• WHAT THE TASK REQUIRES: Please state how many lines in the records below contain the string "REMOVE", matching case exactly, and give only that number.

(Stored records)
** begin **

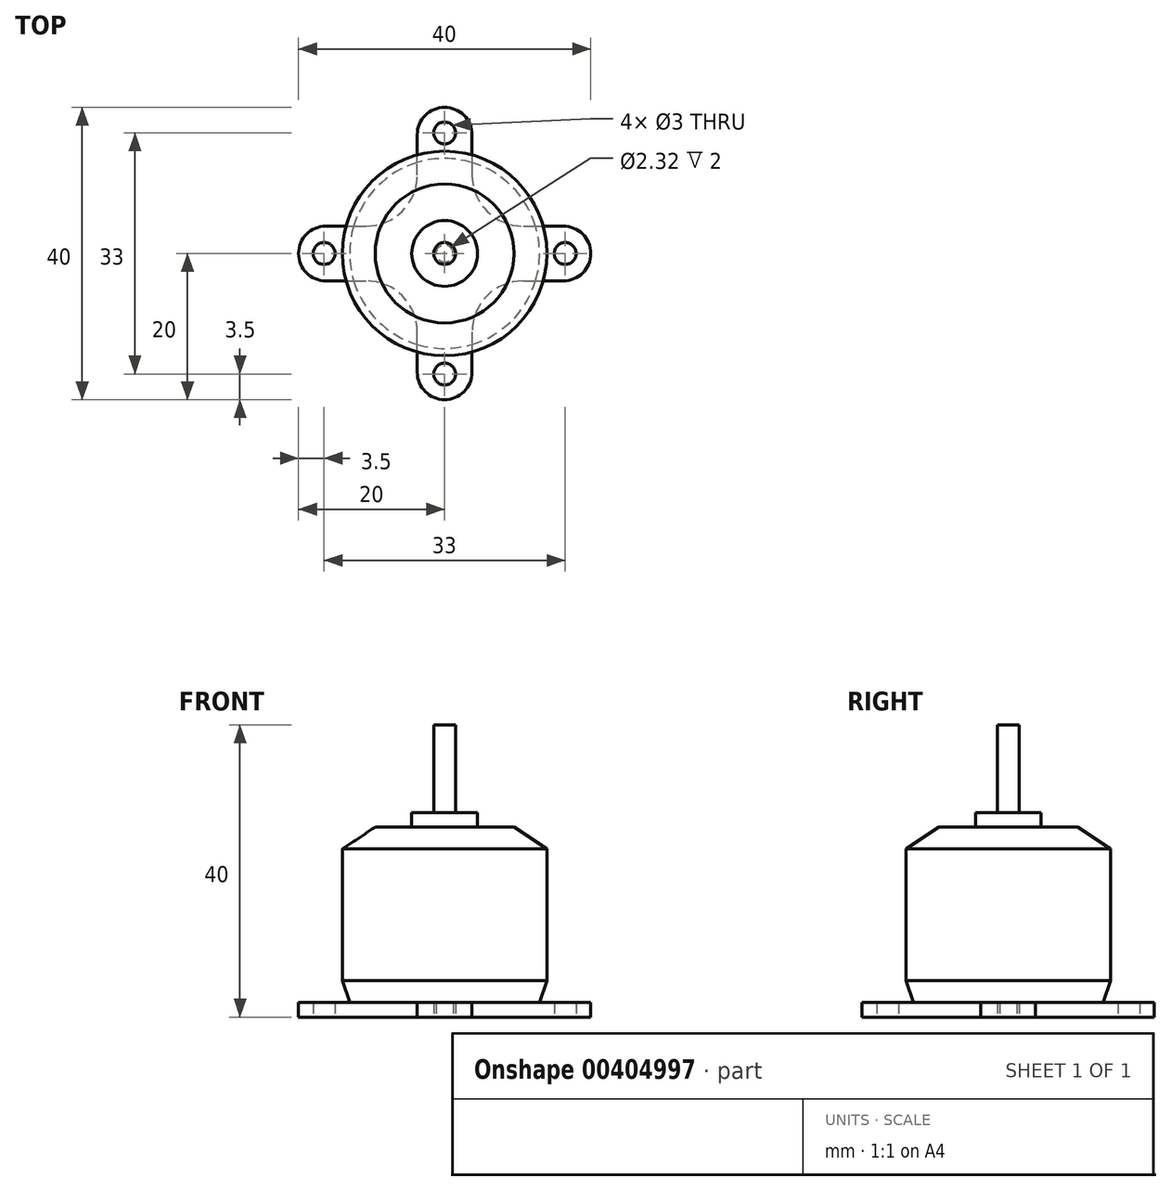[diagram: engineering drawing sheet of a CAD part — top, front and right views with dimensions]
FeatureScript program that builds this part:
annotation { "Feature Type Name" : "Feature", "Feature Type Description" : "" }
export const myFeature = defineFeature(function(context is Context, id is Id, definition is map)
    precondition{}
    {
        {
            var Q0;
            Q0=qCreatedBy(makeId("Front.planeOp"),FACE);
            var sketch = newSketch(context, id + "F0", { "sketchPlane" : qUnion([Q0])});
            skLineSegment(sketch, "E0", {"start": v(0, 0) * mm, "end": v(0, 40) * mm});
            skLineSegment(sketch, "E1", {"start": v(0, 40) * mm, "end": v(-1.5, 40) * mm});
            skLineSegment(sketch, "E2", {"start": v(-1.5, 40) * mm, "end": v(-1.5, 28) * mm});
            skLineSegment(sketch, "E3", {"start": v(-1.5, 28) * mm, "end": v(-4.5, 28) * mm});
            skLineSegment(sketch, "E4", {"start": v(-4.5, 28) * mm, "end": v(-4.5, 26) * mm});
            skLineSegment(sketch, "E5", {"start": v(-4.5, 26) * mm, "end": v(-9.5, 26) * mm});
            skLineSegment(sketch, "E6", {"start": v(-9.5, 26) * mm, "end": v(-14, 23) * mm});
            skLineSegment(sketch, "E7", {"start": v(-14, 23) * mm, "end": v(-14, 5) * mm});
            skLineSegment(sketch, "E8", {"start": v(-14, 5) * mm, "end": v(-13, 2) * mm});
            skLineSegment(sketch, "E9", {"start": v(-13, 2) * mm, "end": v(-20, 2) * mm});
            skLineSegment(sketch, "E10", {"start": v(-20, 2) * mm, "end": v(-20, 0) * mm});
            skLineSegment(sketch, "E11", {"start": v(-20, 0) * mm, "end": v(0, 0) * mm});
            skSolve(sketch);
        }
        {
            var Q0;
            Q0=makeQuery(id+"F0.imprint","IMPRINT",FACE,{"disambiguationData":[TD([[makeQuery(id+"F0.imprint","IMPRINT",EDGE,{"derivedFrom":sQuery(id+"F0.wireOp",EDGE,"E0")}),1.0]])]});
            var Q1;
            Q1=sQuery(id+"F0.wireOp",EDGE,"E0");
            revolve(context, id + "F1", {"entities" : qUnion([Q0]), "axis" : qUnion([Q1]), "revolveType" : RevolveType.FULL});
        }
        {
            var Q0;
            Q0=makeQuery(id+"F1.opRevolve","SWEPT_FACE",FACE,{"disambiguationData":[OSD([sQuery(id+"F0.wireOp",EDGE,"E11")])]});
            var sketch = newSketch(context, id + "F2", { "sketchPlane" : qUnion([Q0])});
            skLineSegment(sketch, "E12", {"start": v(0, 0) * mm, "end": v(0, 20) * mm, "construction": true});
            skLineSegment(sketch, "E13", {"start": v(0, 0) * mm, "end": v(0, -20) * mm, "construction": true});
            skLineSegment(sketch, "E14", {"start": v(0, 0) * mm, "end": v(-20, 0) * mm, "construction": true});
            skLineSegment(sketch, "E15", {"start": v(0, 0) * mm, "end": v(20, 0) * mm, "construction": true});
            skCircle(sketch, "E16", {"center": v(0, 16.25) * mm, "radius": 3.75 * mm});
            skCircle(sketch, "E17", {"center": v(16.25, 0) * mm, "radius": 3.75 * mm});
            skCircle(sketch, "E18", {"center": v(0, -16.25) * mm, "radius": 3.75 * mm});
            skCircle(sketch, "E19", {"center": v(-16.25, 0) * mm, "radius": 3.75 * mm});
            skLineSegment(sketch, "E20", {"start": v(0, 16.25) * mm, "end": v(-3.75, 16.25) * mm, "construction": true});
            skLineSegment(sketch, "E21", {"start": v(-3.75, 16.25) * mm, "end": v(-3.75, 0) * mm});
            skLineSegment(sketch, "E22", {"start": v(-3.75, 0) * mm, "end": v(-3.75, -16.25) * mm});
            skLineSegment(sketch, "E23", {"start": v(-16.25, 0) * mm, "end": v(-16.25, 3.75) * mm, "construction": true});
            skLineSegment(sketch, "E24", {"start": v(-16.25, 3.75) * mm, "end": v(16.25, 3.75) * mm});
            skLineSegment(sketch, "E25", {"start": v(-16.25, 0) * mm, "end": v(-16.25, -3.75) * mm, "construction": true});
            skLineSegment(sketch, "E26", {"start": v(-16.25, -3.75) * mm, "end": v(16.25, -3.75) * mm});
            skLineSegment(sketch, "E27", {"start": v(0, -16.25) * mm, "end": v(3.75, -16.25) * mm, "construction": true});
            skLineSegment(sketch, "E28", {"start": v(3.75, -16.25) * mm, "end": v(3.75, 16.25) * mm});
            skCircle(sketch, "E29", {"center": v(-16.25, 0) * mm, "radius": 1.5 * mm});
            skCircle(sketch, "E30", {"center": v(0, 16.25) * mm, "radius": 1.5 * mm});
            skCircle(sketch, "E31", {"center": v(16.25, 0) * mm, "radius": 1.5 * mm});
            skCircle(sketch, "E32", {"center": v(0, -16.25) * mm, "radius": 1.5 * mm});
            skCircle(sketch, "E33", {"center": v(0, 0) * mm, "radius": 1.16 * mm});
            skSolve(sketch);
        }
        {
            var Q0;
            {var subQ0=sQuery(id+"F2.wireOp",EDGE,"E24");var subQ3=sQuery(id+"F2.wireOp",EDGE,"E21");var subQ4=makeQuery(id+"F2.imprint","INTERSECT",VERTEX,{"derivedFrom":[subQ3,subQ0]});Q0=makeQuery(id+"F2.imprint","IMPRINT",FACE,{"disambiguationData":[TD([[makeQuery(id+"F2.imprint","IMPRINT",EDGE,{"disambiguationData":[TD([[subQ4,1.0]])],"derivedFrom":subQ3}),-1.0]])]});}
            var Q1;
            {var subQ0=sQuery(id+"F2.wireOp",EDGE,"E24");var subQ1=sQuery(id+"F2.wireOp",EDGE,"E17");var subQ2=makeQuery(id+"F2.imprint","INTERSECT",VERTEX,{"derivedFrom":[subQ1,subQ0]});Q1=makeQuery(id+"F2.imprint","IMPRINT",FACE,{"disambiguationData":[TD([[makeQuery(id+"F2.imprint","IMPRINT",EDGE,{"disambiguationData":[TD([[subQ2,1.0]])],"derivedFrom":subQ0}),1.0]])]});}
            var Q2;
            {var subQ3=sQuery(id+"F2.wireOp",EDGE,"E26");var subQ7=sQuery(id+"F2.wireOp",EDGE,"E17");var subQ8=makeQuery(id+"F2.imprint","INTERSECT",VERTEX,{"derivedFrom":[subQ7,subQ3]});Q2=makeQuery(id+"F2.imprint","IMPRINT",FACE,{"disambiguationData":[TD([[makeQuery(id+"F2.imprint","IMPRINT",EDGE,{"disambiguationData":[TD([[subQ8,1.0]])],"derivedFrom":subQ3}),-1.0]])]});}
            var Q3;
            {var subQ3=sQuery(id+"F2.wireOp",EDGE,"E22");var subQ5=sQuery(id+"F2.wireOp",EDGE,"E18");var subQ6=makeQuery(id+"F2.imprint","INTERSECT",VERTEX,{"derivedFrom":[subQ5,subQ3]});Q3=makeQuery(id+"F2.imprint","IMPRINT",FACE,{"disambiguationData":[TD([[makeQuery(id+"F2.imprint","IMPRINT",EDGE,{"disambiguationData":[TD([[subQ6,1.0]])],"derivedFrom":subQ3}),-1.0]])]});}
            extrude(context, id + "F3", {"entities" : qUnion([Q0, Q1, Q2, Q3]), "operationType" : NewBodyOperationType.REMOVE, "oppositeDirection" : true, "depth" : 2 * mm});
        }
        {
            var Q0;
            Q0=makeQuery(id+"F3.boolean.opBoolean","COPY",EDGE,{"derivedFrom":makeQuery(id+"F3.opExtrude","SWEPT_EDGE",EDGE,{"disambiguationData":[OSD([sQuery(id+"F2.wireOp",EDGE,"E26"),sQuery(id+"F2.wireOp",EDGE,"E28")])]})});
            var Q1;
            Q1=makeQuery(id+"F3.boolean.opBoolean","COPY",EDGE,{"derivedFrom":makeQuery(id+"F3.opExtrude","SWEPT_EDGE",EDGE,{"disambiguationData":[OSD([sQuery(id+"F2.wireOp",EDGE,"E22"),sQuery(id+"F2.wireOp",EDGE,"E26")])]})});
            var Q2;
            Q2=makeQuery(id+"F3.boolean.opBoolean","COPY",EDGE,{"derivedFrom":makeQuery(id+"F3.opExtrude","SWEPT_EDGE",EDGE,{"disambiguationData":[OSD([sQuery(id+"F2.wireOp",EDGE,"E21"),sQuery(id+"F2.wireOp",EDGE,"E24")])]})});
            var Q3;
            Q3=makeQuery(id+"F3.boolean.opBoolean","COPY",EDGE,{"derivedFrom":makeQuery(id+"F3.opExtrude","SWEPT_EDGE",EDGE,{"disambiguationData":[OSD([sQuery(id+"F2.wireOp",EDGE,"E24"),sQuery(id+"F2.wireOp",EDGE,"E28")])]})});
            fillet(context, id + "F4", {"entities" : qUnion([Q0, Q1, Q2, Q3]), "radius" : 7 * mm, "tangentPropagation" : true, "allowEdgeOverflow" : false});
        }
        {
            var Q0;
            Q0=makeQuery(id+"F2.imprint","IMPRINT",FACE,{"disambiguationData":[TD([[makeQuery(id+"F2.imprint","IMPRINT",EDGE,{"derivedFrom":sQuery(id+"F2.wireOp",EDGE,"E33")}),1.0]])]});
            extrude(context, id + "F5", {"entities" : qUnion([Q0]), "operationType" : NewBodyOperationType.REMOVE, "oppositeDirection" : true, "depth" : 2 * mm});
        }
        {
            var Q0;
            Q0=makeQuery(id+"F1.opRevolve","SWEPT_FACE",FACE,{"disambiguationData":[OSD([sQuery(id+"F0.wireOp",EDGE,"E11")])]});
            var sketch = newSketch(context, id + "F6", { "sketchPlane" : qUnion([Q0])});
            skLineSegment(sketch, "E34", {"start": v(0, 0) * mm, "end": v(0, 16.5) * mm});
            skLineSegment(sketch, "E35", {"start": v(0, 0) * mm, "end": v(16.5, 0) * mm});
            skLineSegment(sketch, "E36", {"start": v(0, 0) * mm, "end": v(0, -16.5) * mm});
            skLineSegment(sketch, "E37", {"start": v(0, 0) * mm, "end": v(-16.5, 0) * mm});
            skCircle(sketch, "E38", {"center": v(0, 16.5) * mm, "radius": 1.5 * mm});
            skCircle(sketch, "E39", {"center": v(16.5, 0) * mm, "radius": 1.5 * mm});
            skCircle(sketch, "E40", {"center": v(0, -16.5) * mm, "radius": 1.5 * mm});
            skCircle(sketch, "E41", {"center": v(-16.5, 0) * mm, "radius": 1.5 * mm});
            skPoint(sketch, "E42", {"position": v(0, 15) * mm});
            skSolve(sketch);
        }
        {
            var Q0;
            Q0=makeQuery(id+"F6.imprint","IMPRINT",FACE,{"disambiguationData":[TD([[makeQuery(id+"F6.imprint","IMPRINT",EDGE,{"derivedFrom":sQuery(id+"F6.wireOp",EDGE,"E38")}),1.0]])]});
            var Q1;
            Q1=makeQuery(id+"F6.imprint","IMPRINT",FACE,{"disambiguationData":[TD([[makeQuery(id+"F6.imprint","IMPRINT",EDGE,{"derivedFrom":sQuery(id+"F6.wireOp",EDGE,"E41")}),1.0]])]});
            var Q2;
            Q2=makeQuery(id+"F6.imprint","IMPRINT",FACE,{"disambiguationData":[TD([[makeQuery(id+"F6.imprint","IMPRINT",EDGE,{"derivedFrom":sQuery(id+"F6.wireOp",EDGE,"E40")}),1.0]])]});
            var Q3;
            Q3=makeQuery(id+"F6.imprint","IMPRINT",FACE,{"disambiguationData":[TD([[makeQuery(id+"F6.imprint","IMPRINT",EDGE,{"derivedFrom":sQuery(id+"F6.wireOp",EDGE,"E39")}),1.0]])]});
            extrude(context, id + "F7", {"entities" : qUnion([Q0, Q1, Q2, Q3]), "operationType" : NewBodyOperationType.REMOVE, "oppositeDirection" : true, "depth" : 2 * mm});
        }
    });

** end **

• RESULT FOR THIS TASK: 3